Strauss also misleadingly asserts that students participating in voucher programs do not benefit academically:

There are arguments made that students in voucher schools do better than their peers who wanted vouchers but didn’t get them and are in public schools. Research shows that that is largely not true.

Again, Strauss hides behind weasel words. Her assertion that it is “largely not true” that vouchers improve performance obscures the fact that all the randomized-controlled research shows that voucher students perform as well or better than their peers that sought vouchers but didn’t get them. Professor Patrick Wolf explains:

Nine different research teams have conducted 12 rigorous evaluations of these types of programs over the past 17 years. Eleven of those studies have reported at least some positive findings and no negative results from private school choice. People who claim there is no evidence that opportunity scholarship or “voucher” programs work clearly are not paying attention.

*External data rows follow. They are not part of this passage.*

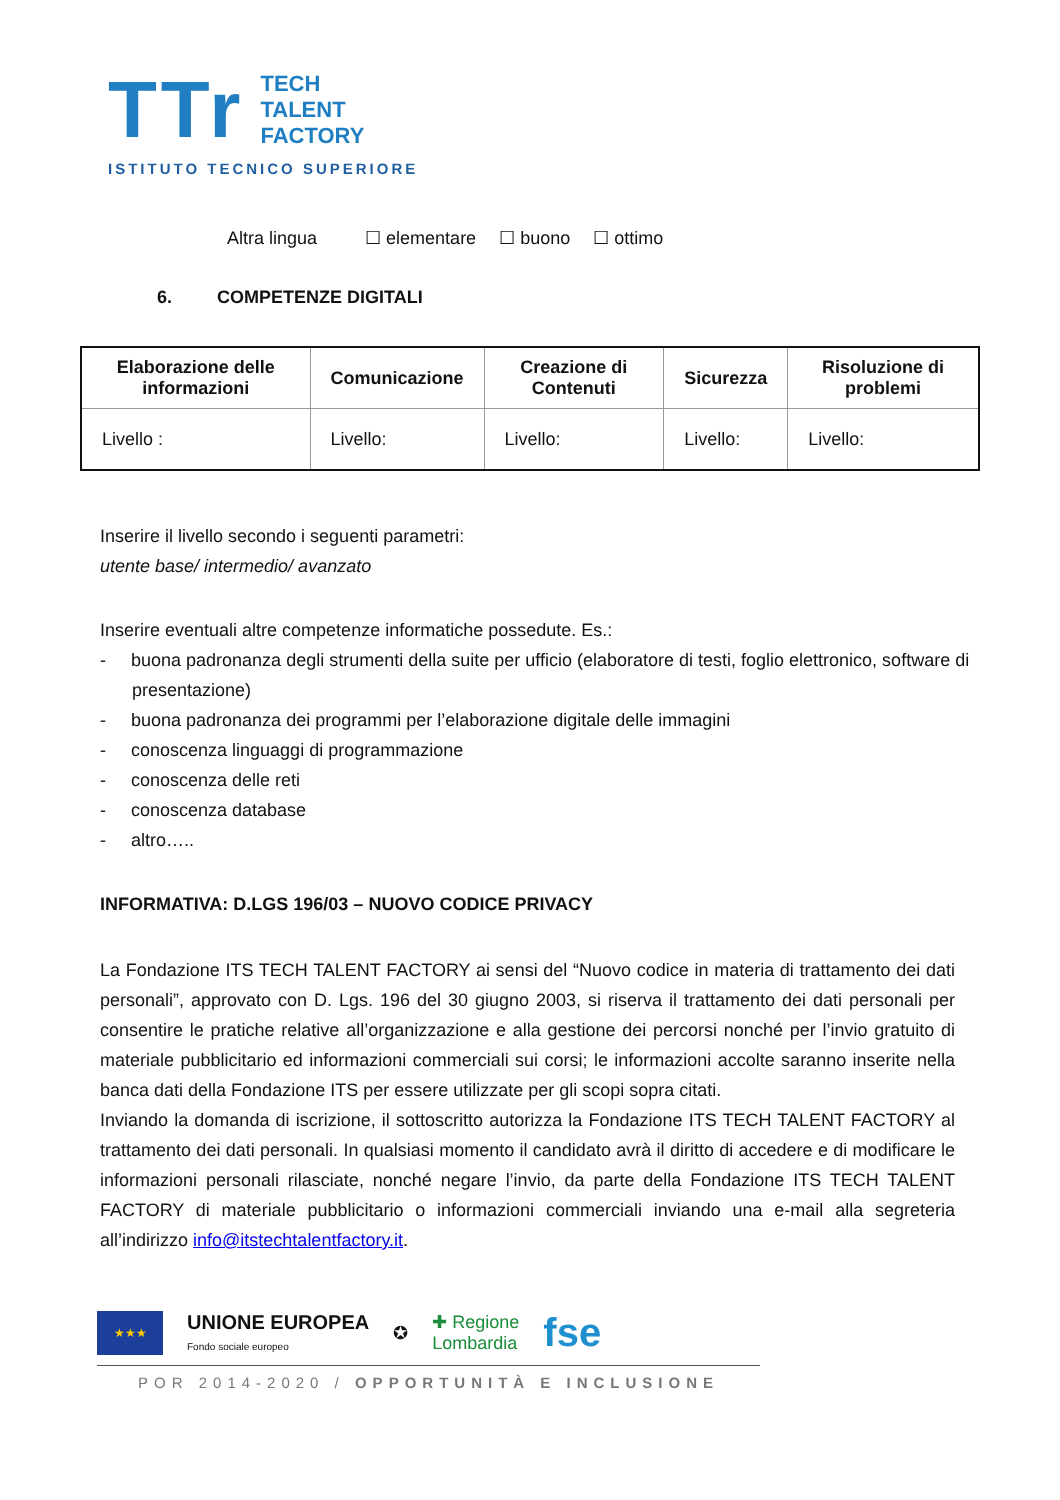TTr
TECH
TALENT
FACTORY
ISTITUTO TECNICO SUPERIORE
Altra lingua ☐ elementare ☐ buono ☐ ottimo
6. COMPETENZE DIGITALI
| Elaborazione delle informazioni | Comunicazione | Creazione di Contenuti | Sicurezza | Risoluzione di problemi |
| --- | --- | --- | --- | --- |
| Livello : | Livello: | Livello: | Livello: | Livello: |
Inserire il livello secondo i seguenti parametri:
utente base/ intermedio/ avanzato
Inserire eventuali altre competenze informatiche possedute. Es.:
- buona padronanza degli strumenti della suite per ufficio (elaboratore di testi, foglio elettronico, software di presentazione)
- buona padronanza dei programmi per l’elaborazione digitale delle immagini
- conoscenza linguaggi di programmazione
- conoscenza delle reti
- conoscenza database
- altro…..
INFORMATIVA: D.LGS 196/03 – NUOVO CODICE PRIVACY
La Fondazione ITS TECH TALENT FACTORY ai sensi del “Nuovo codice in materia di trattamento dei dati personali”, approvato con D. Lgs. 196 del 30 giugno 2003, si riserva il trattamento dei dati personali per consentire le pratiche relative all’organizzazione e alla gestione dei percorsi nonché per l’invio gratuito di materiale pubblicitario ed informazioni commerciali sui corsi; le informazioni accolte saranno inserite nella banca dati della Fondazione ITS per essere utilizzate per gli scopi sopra citati.
Inviando la domanda di iscrizione, il sottoscritto autorizza la Fondazione ITS TECH TALENT FACTORY al trattamento dei dati personali. In qualsiasi momento il candidato avrà il diritto di accedere e di modificare le informazioni personali rilasciate, nonché negare l’invio, da parte della Fondazione ITS TECH TALENT FACTORY di materiale pubblicitario o informazioni commerciali inviando una e-mail alla segreteria all’indirizzo info@itstechtalentfactory.it.
★★★
UNIONE EUROPEA
Fondo sociale europeo
✪
✚ Regione
Lombardia
fse
POR 2014-2020 / OPPORTUNITÀ E INCLUSIONE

Wolf also cites the increased graduation rates and college enrollment that school choice programs produce at a fraction of the cost of traditional government schools. Moreover, the voucher recipients are “on average, more disadvantaged than the typical public school student and thus dramatically more disadvantaged than the average private school student.”


There are legitimate concerns about voucher programs, as with every public policy. But it is intellectually dishonest to pretend that they don’t expand educational opportunities for low-income families or to ignore the copious research showing academic benefits. Strauss should correct the record.